A Brief Note on Airplane, Clouds, and Global Warming
We recently linked to a new paper by D.S. Lee of Manchester Metropolitan University (U.K.), along with 20 coauthors, on global aviation and climate change. This seems very timely given that flying has been greatly affected by the coronavirus pandemic.
According to the United Nations’ International Civil Aviation Organization (ICAO), passenger revenue loss to U.S. airlines due to COVID-19 totaled $71 billion through September. Worldwide passenger numbers are down around 60 percent. The big legacy carriers are nearing fatal financial trouble, which is likely to provoke a major debate about the future role of air travel.

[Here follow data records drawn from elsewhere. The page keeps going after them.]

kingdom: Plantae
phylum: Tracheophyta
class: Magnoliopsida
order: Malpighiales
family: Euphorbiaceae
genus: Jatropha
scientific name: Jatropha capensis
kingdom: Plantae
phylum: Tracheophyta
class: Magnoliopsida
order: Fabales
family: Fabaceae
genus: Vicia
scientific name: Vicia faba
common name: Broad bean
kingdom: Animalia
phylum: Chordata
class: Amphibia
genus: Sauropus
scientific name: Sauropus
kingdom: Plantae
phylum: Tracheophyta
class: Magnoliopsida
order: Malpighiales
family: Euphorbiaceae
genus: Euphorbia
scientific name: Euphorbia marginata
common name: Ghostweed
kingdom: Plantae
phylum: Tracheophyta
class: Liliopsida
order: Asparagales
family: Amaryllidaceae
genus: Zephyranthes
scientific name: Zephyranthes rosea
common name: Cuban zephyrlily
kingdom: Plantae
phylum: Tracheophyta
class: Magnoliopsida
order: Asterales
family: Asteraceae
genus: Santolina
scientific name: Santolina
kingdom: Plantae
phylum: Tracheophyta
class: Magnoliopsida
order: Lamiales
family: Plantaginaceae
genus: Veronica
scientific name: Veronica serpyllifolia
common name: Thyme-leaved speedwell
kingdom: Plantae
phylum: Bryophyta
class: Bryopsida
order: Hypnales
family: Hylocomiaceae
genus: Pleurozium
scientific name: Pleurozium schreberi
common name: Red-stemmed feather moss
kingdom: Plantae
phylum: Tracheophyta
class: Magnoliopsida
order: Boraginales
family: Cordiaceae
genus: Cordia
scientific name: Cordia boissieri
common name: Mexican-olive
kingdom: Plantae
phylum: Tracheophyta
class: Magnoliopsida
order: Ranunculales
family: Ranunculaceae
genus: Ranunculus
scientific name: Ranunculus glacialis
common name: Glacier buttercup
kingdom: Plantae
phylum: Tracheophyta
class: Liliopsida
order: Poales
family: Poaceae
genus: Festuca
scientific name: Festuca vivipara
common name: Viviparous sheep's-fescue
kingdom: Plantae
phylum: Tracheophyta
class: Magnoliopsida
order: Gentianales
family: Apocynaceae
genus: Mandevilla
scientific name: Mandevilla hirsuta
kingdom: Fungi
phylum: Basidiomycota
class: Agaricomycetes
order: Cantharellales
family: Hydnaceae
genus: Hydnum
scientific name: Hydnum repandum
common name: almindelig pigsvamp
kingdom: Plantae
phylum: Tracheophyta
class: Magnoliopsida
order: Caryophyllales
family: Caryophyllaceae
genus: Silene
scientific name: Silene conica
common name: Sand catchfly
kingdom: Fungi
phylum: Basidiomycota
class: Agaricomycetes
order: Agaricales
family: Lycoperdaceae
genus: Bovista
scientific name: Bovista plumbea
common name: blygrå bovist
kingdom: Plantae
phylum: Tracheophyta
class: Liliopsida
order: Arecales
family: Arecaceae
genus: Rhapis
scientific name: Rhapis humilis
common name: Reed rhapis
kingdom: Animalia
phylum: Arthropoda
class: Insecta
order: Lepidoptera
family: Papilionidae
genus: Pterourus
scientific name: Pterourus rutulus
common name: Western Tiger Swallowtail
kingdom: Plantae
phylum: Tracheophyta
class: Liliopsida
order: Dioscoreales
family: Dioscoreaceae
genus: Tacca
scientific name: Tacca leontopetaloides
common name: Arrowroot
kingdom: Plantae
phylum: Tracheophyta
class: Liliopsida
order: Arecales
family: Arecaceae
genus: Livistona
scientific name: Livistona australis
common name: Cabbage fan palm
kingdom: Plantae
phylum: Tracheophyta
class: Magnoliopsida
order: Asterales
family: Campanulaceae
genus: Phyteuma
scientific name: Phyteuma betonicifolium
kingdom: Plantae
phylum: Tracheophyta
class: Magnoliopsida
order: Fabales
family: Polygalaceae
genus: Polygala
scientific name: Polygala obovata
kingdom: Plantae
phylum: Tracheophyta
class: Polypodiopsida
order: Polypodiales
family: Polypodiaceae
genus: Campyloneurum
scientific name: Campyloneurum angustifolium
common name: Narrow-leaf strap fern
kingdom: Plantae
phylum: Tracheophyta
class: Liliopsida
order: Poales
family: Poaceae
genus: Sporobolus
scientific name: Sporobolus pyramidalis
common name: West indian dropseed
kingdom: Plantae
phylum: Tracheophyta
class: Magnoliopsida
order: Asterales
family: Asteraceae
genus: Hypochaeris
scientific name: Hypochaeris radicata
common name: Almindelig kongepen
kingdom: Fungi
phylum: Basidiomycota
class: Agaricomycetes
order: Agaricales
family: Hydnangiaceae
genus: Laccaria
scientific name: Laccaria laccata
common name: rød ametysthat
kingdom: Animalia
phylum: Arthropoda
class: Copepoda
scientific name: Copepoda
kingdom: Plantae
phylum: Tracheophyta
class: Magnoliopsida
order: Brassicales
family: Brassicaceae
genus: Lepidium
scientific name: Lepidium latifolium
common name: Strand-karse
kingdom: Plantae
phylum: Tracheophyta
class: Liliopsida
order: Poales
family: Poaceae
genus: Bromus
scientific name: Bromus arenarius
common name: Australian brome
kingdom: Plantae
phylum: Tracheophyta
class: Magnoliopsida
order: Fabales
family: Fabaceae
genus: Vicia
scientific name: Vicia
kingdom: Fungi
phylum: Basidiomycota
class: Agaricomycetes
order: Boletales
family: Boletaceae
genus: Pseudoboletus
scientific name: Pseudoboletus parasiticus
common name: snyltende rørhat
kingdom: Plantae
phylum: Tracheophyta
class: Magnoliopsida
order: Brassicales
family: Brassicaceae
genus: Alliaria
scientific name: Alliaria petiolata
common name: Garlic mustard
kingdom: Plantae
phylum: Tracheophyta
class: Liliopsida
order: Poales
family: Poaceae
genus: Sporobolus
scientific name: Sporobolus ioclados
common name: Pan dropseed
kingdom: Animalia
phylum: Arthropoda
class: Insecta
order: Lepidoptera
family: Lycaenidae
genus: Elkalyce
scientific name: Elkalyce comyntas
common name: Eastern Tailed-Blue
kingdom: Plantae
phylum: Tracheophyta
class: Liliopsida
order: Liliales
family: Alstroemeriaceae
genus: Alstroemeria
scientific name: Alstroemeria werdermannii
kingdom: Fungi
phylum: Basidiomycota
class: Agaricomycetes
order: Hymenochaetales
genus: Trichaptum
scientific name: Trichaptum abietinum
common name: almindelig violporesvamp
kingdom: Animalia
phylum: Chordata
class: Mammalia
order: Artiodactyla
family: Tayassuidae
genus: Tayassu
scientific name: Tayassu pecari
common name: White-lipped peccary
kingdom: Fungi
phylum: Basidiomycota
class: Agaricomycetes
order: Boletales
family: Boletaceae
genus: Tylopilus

Part of that debate will be over the contribution of aviation to global warming. If Democrats win in November and take the Senate, there will be tremendous pressure from the left to commit the U.S. to “net-zero” carbon dioxide emissions, and every time the government will have a chance to intervene on transportation, climate change will come up.
Besides the carbon dioxide emissions associated with the combustion of jet fuel, aircraft artificially increase cloudiness when their contrails grow into large cirrus (ice crystal) clouds.
As D.S. Lee and coauthors show in their study, the net effect of these clouds is warming, particularly at night. This most evident under calm conditions on winter nights, when cloud decks greatly inhibit the rapid cooling that would normally occur.
Cirrus and other clouds reflect away a substantial amount of incoming solar radiation, but their net daytime effect is still a slight warming. At night, there is no sun, so more cirrus clouds only serve to enhance warming.
Lee and his colleagues show that the non-CO2 warming effects from aviation comprise about two thirds of their total warming, which itself is about 3.5 percent of the total human contribution.
That means aviation itself—via cloud generation—is a contributor to warming beyond just the greenhouse gas (CO2) effect, which will make rescuing the industry a large political football.
Noting that the contrail effect is mainly in winter and at night, is this necessarily a bad thing? A slight warming of the winter night will have effects on the emissions from carbon dioxide associated with heating your house. Lee et al merely conclude that “aviation emissions and cloud effects remain a continued focus of anthropogenic climate change research and policy discussions”. Indeed.